Barbara Jordan wins election to the U.S. House of Representatives, where she will serve her Texas congressional district for three terms. She is the first black woman ever to be elected to Congress from a Southern state.

Former congressman Martin Dies of Dies Committee (Committee to Investigate Un-American Activities) notoriety dies at Lufkin, Texas, November 14 at age 71; former president Harry S. Truman at Independence, Mo., December 26 at age 88; former Canadian prime minister (and 1957 Nobel Peace Prize winner) Lester B. Pearson of liver cancer at Ottawa December 27 at age 75.

Peru resumes diplomatic relations with Cuba. President Velasco Alvarado has chosen to part company with the U.S. policy of isolating the Cubans.

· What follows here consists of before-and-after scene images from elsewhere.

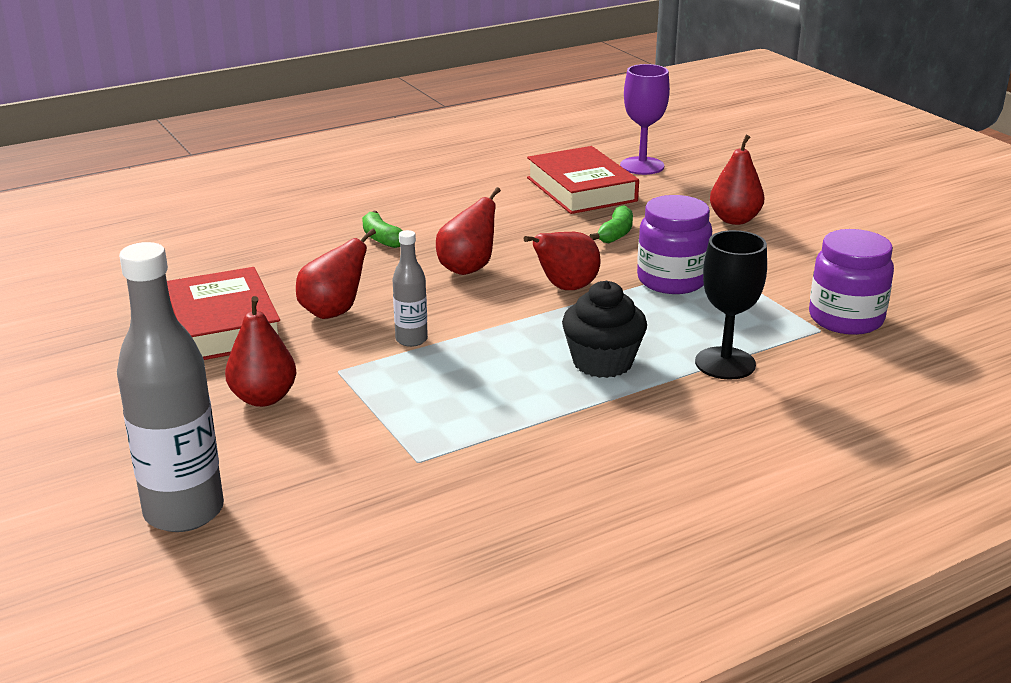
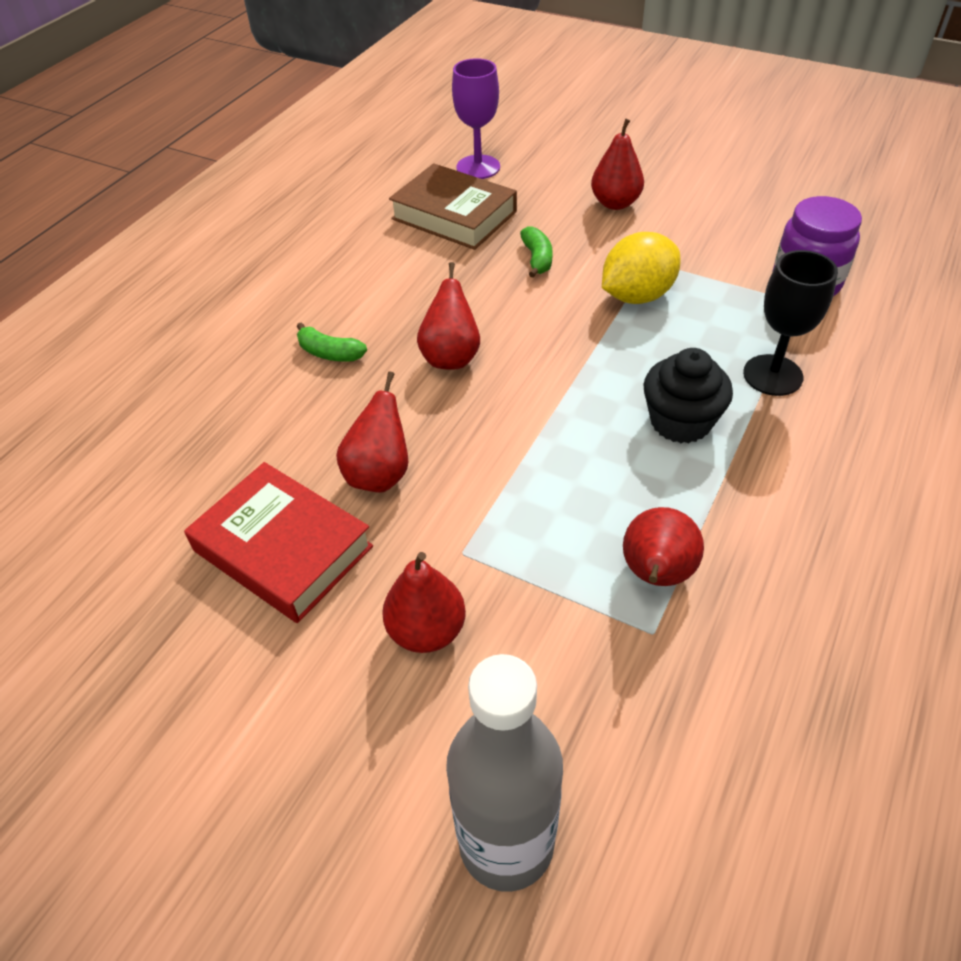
camera: 30 degrees left, 20 degrees up
(411, 340) = (491, 475): grey bottle -> none
(565, 288) = (560, 344): red pear -> red pear (656, 574)
(581, 189) = (454, 215): red book -> brown book
(672, 280) = (637, 296): purple jar -> yellow lemon

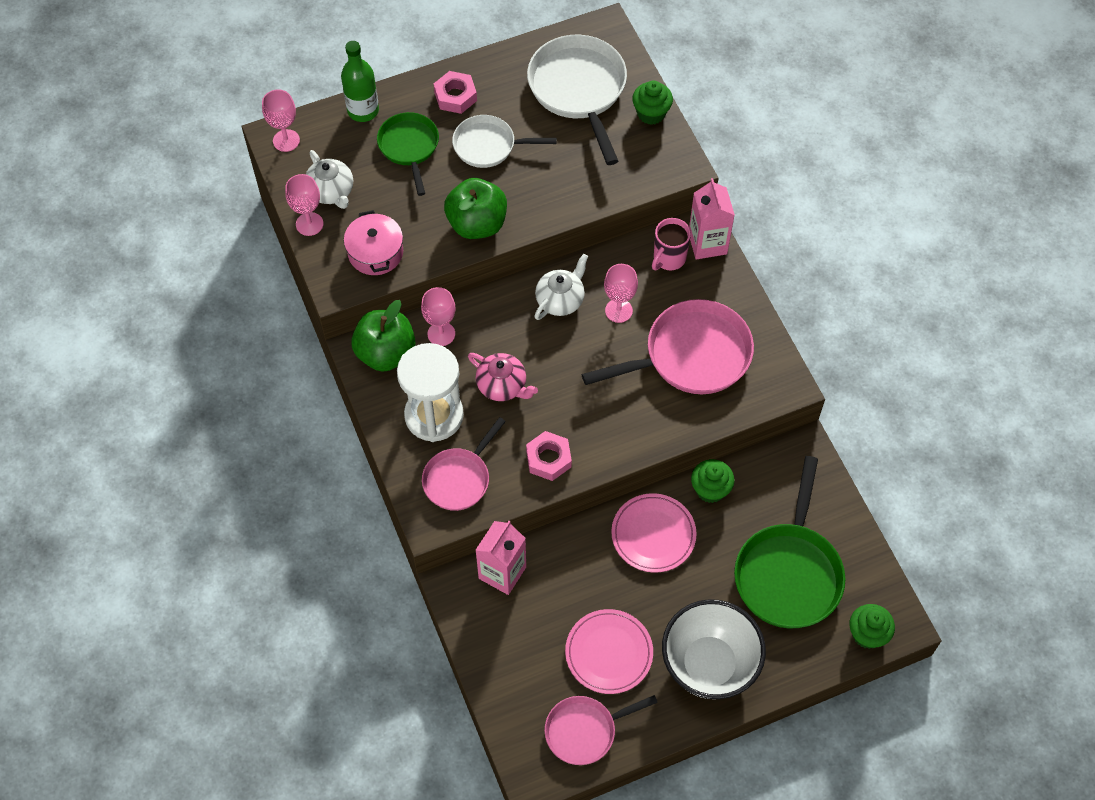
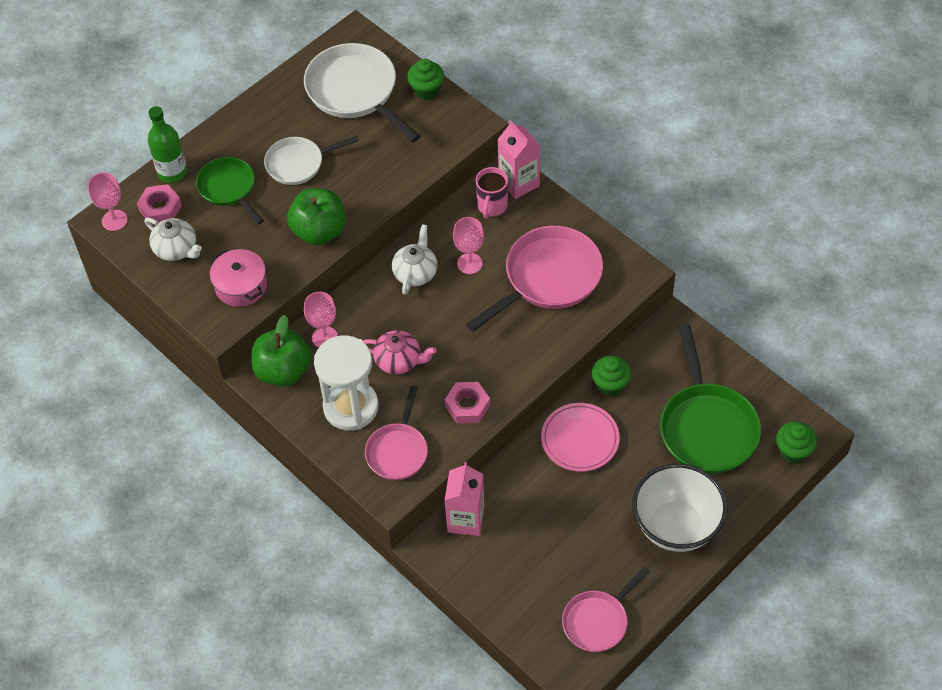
camera: 20 degrees left, 5 degrees down
(309, 224) = (169, 283): pink goblet -> none
(455, 96) = (249, 133): pink nut -> pink nut (160, 208)
(609, 653) = (588, 549): pink plate -> none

Guatemalan rebels who include Rolando Moran (Ricardo Ramírez), 41, form the Guerrilla Army of the Poor that has been inspired by the revolt of Cuba's Fidel Castro. The son of an army colonel, Ramírez uses a nom de guerre and the Indian factor in Guatemalan politics and society, arguing that the "ethnic-national struggle" is as important as the class struggle; he will help make his group the largest of the country's four leftist factions (see 1982).

Puerto Rico's governor Luis A. Ferré loses his bid for reelection as the Popular Democratic Party regains power under the leadership of Rafael Hernández Colón.